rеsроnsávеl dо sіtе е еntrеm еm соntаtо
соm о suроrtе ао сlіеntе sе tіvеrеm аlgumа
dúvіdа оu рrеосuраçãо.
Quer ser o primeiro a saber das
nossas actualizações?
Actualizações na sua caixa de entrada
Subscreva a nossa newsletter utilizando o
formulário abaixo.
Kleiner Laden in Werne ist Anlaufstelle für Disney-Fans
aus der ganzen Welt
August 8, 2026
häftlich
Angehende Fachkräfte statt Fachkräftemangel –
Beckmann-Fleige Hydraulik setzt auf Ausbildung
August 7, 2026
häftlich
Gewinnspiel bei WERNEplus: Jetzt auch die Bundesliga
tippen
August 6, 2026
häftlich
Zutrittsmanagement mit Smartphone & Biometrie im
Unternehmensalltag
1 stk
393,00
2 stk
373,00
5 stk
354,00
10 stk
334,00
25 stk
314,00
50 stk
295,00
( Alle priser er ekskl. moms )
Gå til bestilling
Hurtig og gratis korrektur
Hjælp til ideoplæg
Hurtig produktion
=====
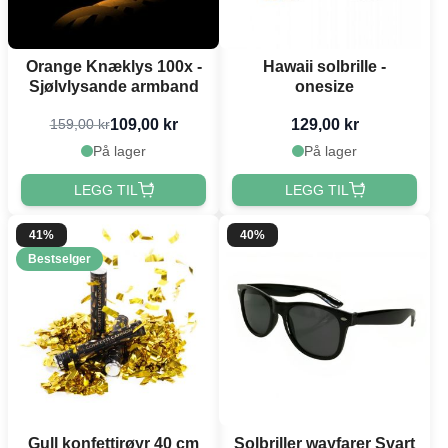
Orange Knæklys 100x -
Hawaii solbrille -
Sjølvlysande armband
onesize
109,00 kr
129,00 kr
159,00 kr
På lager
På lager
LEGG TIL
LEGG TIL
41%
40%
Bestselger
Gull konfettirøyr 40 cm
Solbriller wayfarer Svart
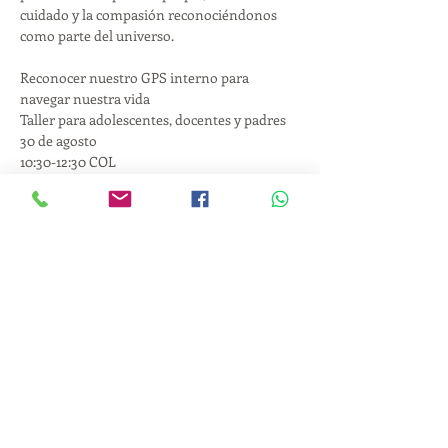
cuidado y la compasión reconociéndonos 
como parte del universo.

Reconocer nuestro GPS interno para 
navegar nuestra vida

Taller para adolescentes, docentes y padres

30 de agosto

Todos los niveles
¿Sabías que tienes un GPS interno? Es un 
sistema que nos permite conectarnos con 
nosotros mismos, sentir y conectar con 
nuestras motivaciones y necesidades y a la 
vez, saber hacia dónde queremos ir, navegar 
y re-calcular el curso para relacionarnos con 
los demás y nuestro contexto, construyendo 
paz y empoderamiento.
=====
:: Task details ::
Your answer should consist of the lines above that hold the word "interno".

:: Answer box ::
Reconocer nuestro GPS interno para 
¿Sabías que tienes un GPS interno? Es un 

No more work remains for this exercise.